GIVEN PROBLEM 1 - Quote the training code starting with "# Create training" and going on through "model.train()", but swap "loss_fn" for "criterion".

PASSAGE TO READ -
———

In [2]:
import torch

effective_batch_size = 64
total_batch_size = 16
grad_accum_steps = effective_batch_size // total_batch_size

# Create training loop function
def train_step(model: torch.nn.Module,
               dataloader: torch.utils.data.DataLoader,
               loss_fn: torch.nn.Module,
               optimizer: torch.optim.Optimizer,
               device):

    # Put the model in train mode
    model.train()

    # Setup train loss, and train accuracy
    train_loss, train_acc = 0.0, 0.0

    # Optimizer zero_grad
    optimizer.zero_grad()

    # Loop through data loader
    for step, batch in enumerate(dataloader):

        # support both style -> (input_ids, attention_mask, labels) or dicts
        if isinstance(batch, (list, tuple)) and len(batch) == 3:
            input_ids, attention_mask, labels = batch
        else:
            # if batch is a dict-like (from tokenizer), unpack
            input_ids = batch["input_ids"]
            attention_mask = batch["attention_mask"]
            labels = batch["labels"]

        input_ids = input_ids.to(device)

———

GIVEN PROBLEM 2 - Copy out all seven counting rows below exactly, leaving the pictures out of your answer.

———

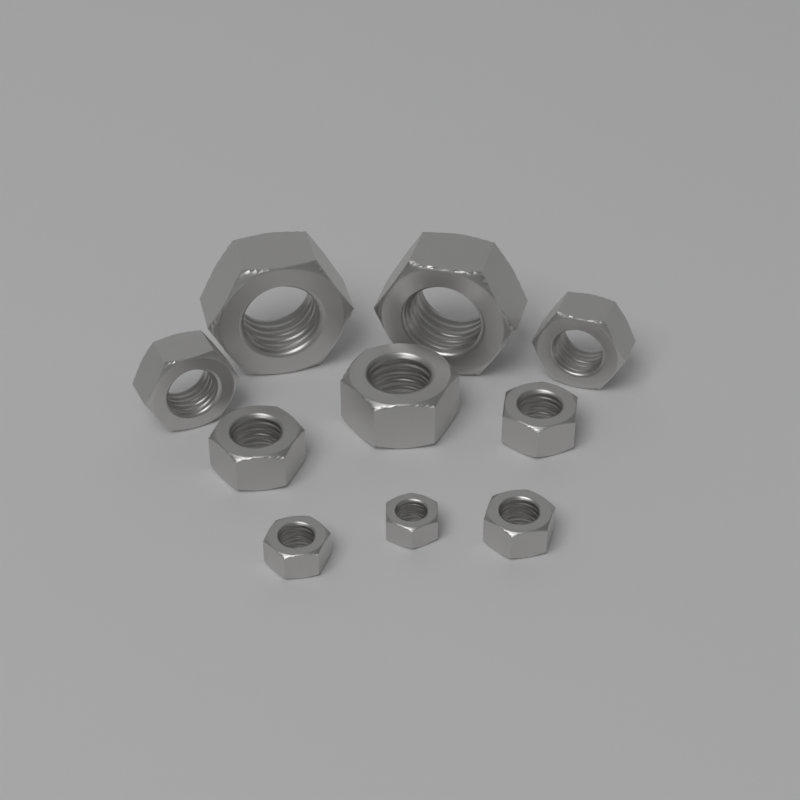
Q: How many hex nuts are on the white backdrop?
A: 10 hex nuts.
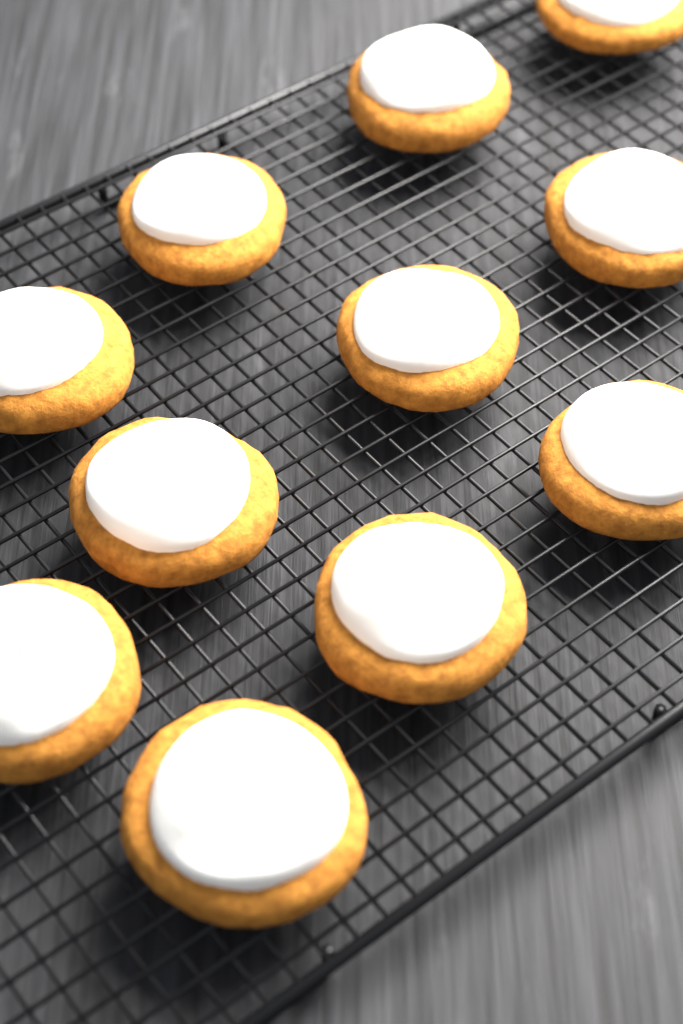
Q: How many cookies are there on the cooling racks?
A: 11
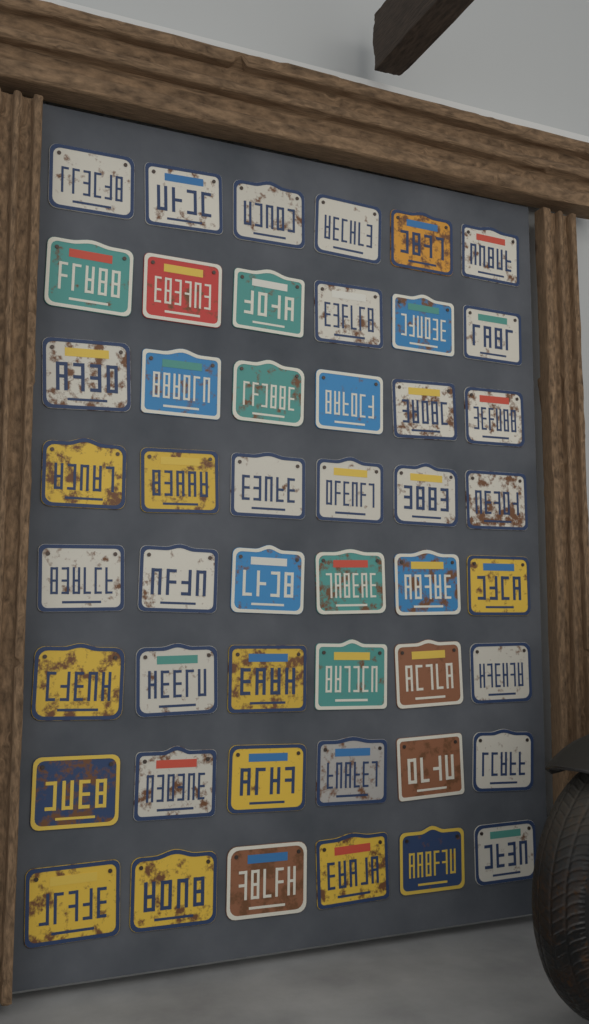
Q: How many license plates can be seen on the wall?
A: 48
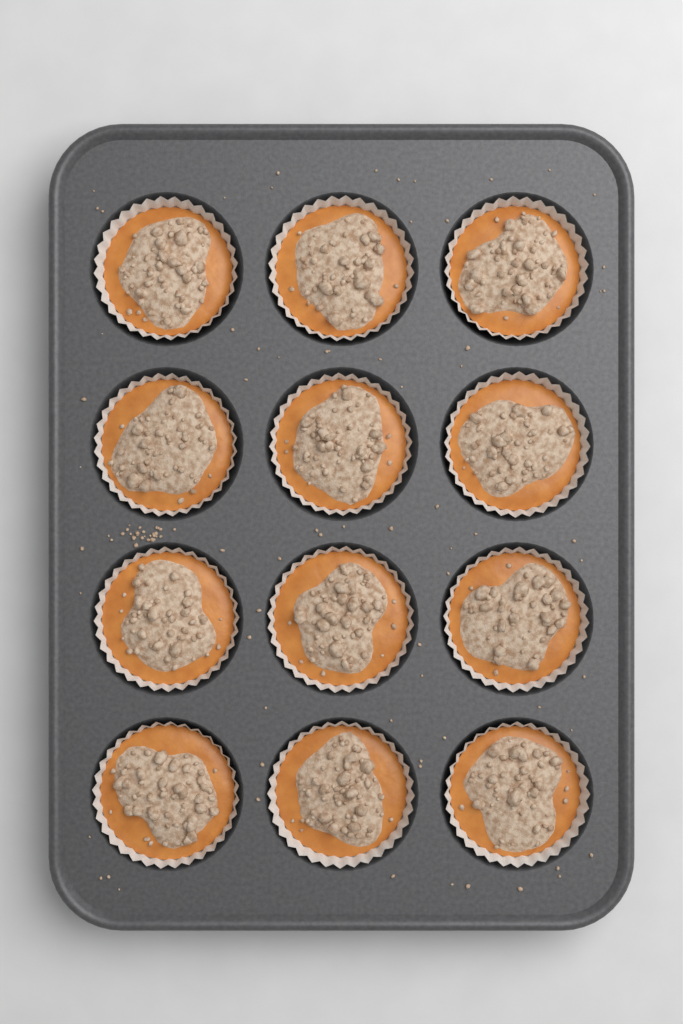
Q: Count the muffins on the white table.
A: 12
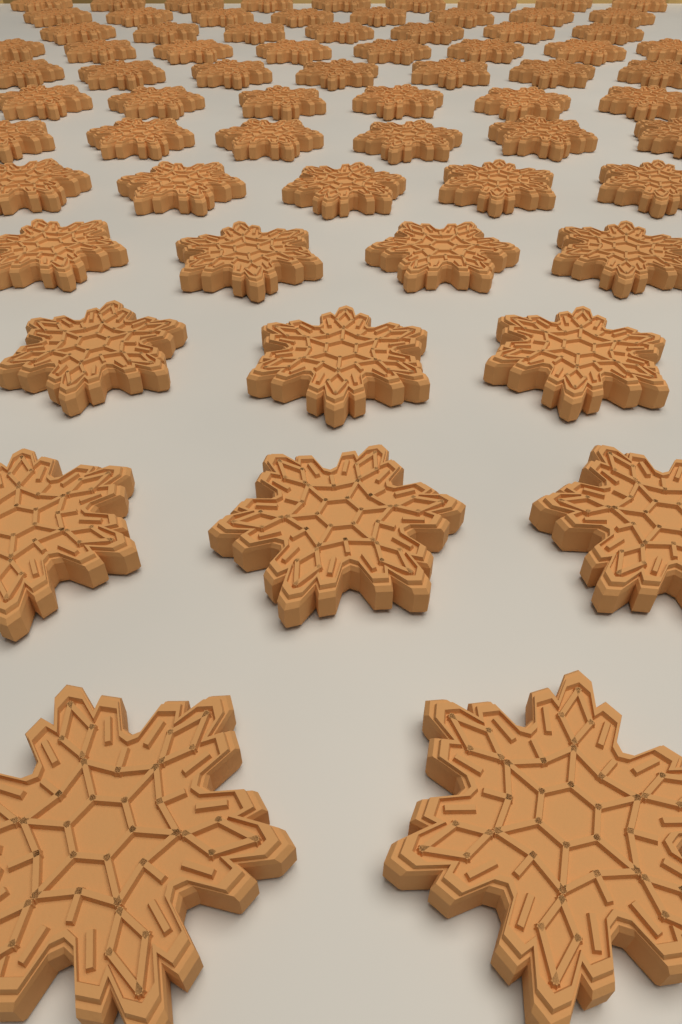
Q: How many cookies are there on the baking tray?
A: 68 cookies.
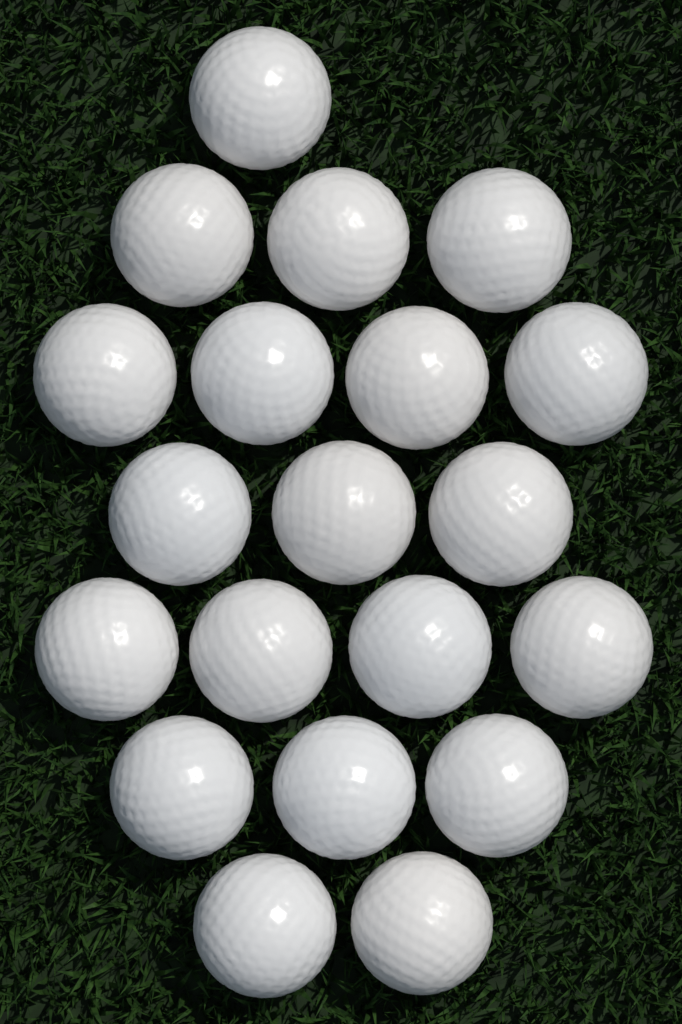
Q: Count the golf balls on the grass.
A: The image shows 20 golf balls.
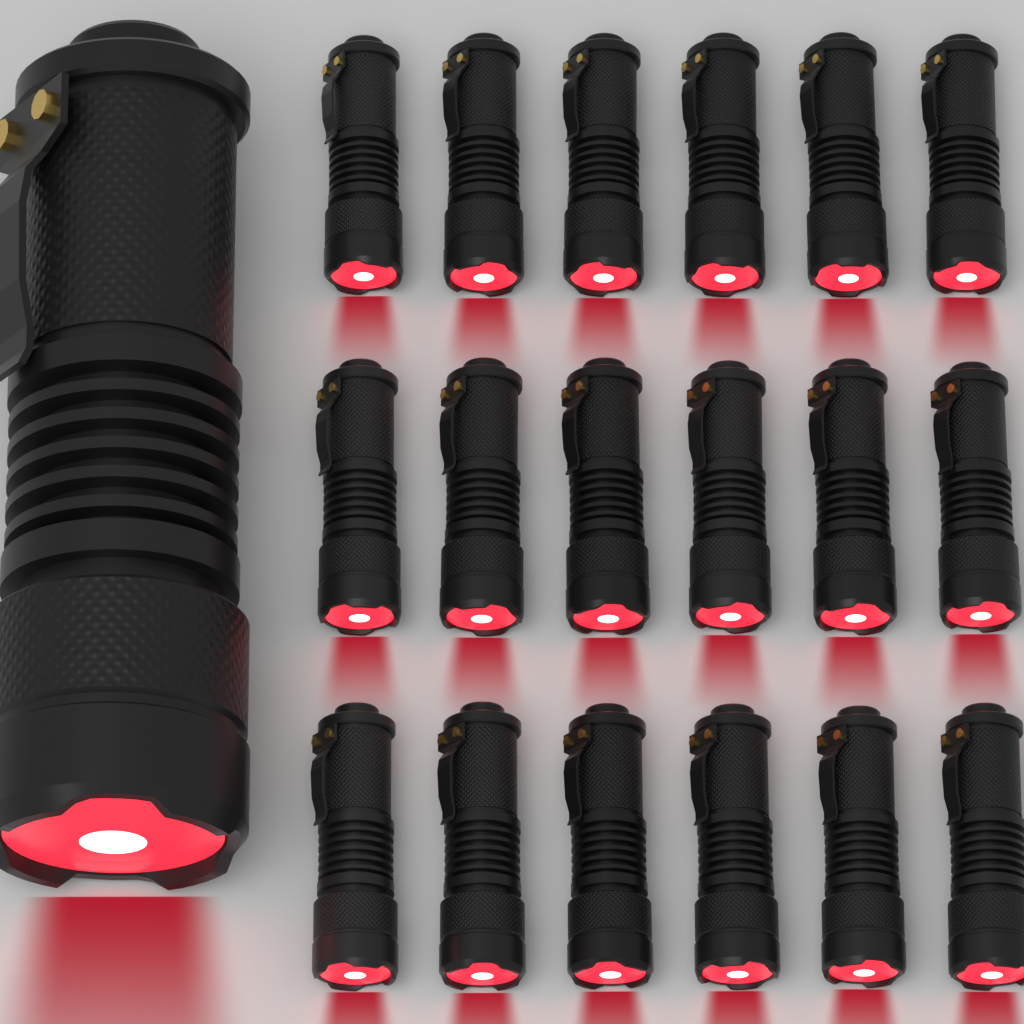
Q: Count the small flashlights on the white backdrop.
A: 18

———

FINAL ANSWER 1 -
# Create training loop function
def train_step(model: torch.nn.Module,
               dataloader: torch.utils.data.DataLoader,
               criterion: torch.nn.Module,
               optimizer: torch.optim.Optimizer,
               device):

    # Put the model in train mode
    model.train()

FINAL ANSWER 2 -
Q: How many hex nuts are on the white backdrop?
A: 10 hex nuts.
Q: How many cookies are there on the cooling racks?
A: 11
Q: How many license plates can be seen on the wall?
A: 48
Q: Count the muffins on the white table.
A: 12
Q: How many cookies are there on the baking tray?
A: 68 cookies.
Q: Count the golf balls on the grass.
A: The image shows 20 golf balls.
Q: Count the small flashlights on the white backdrop.
A: 18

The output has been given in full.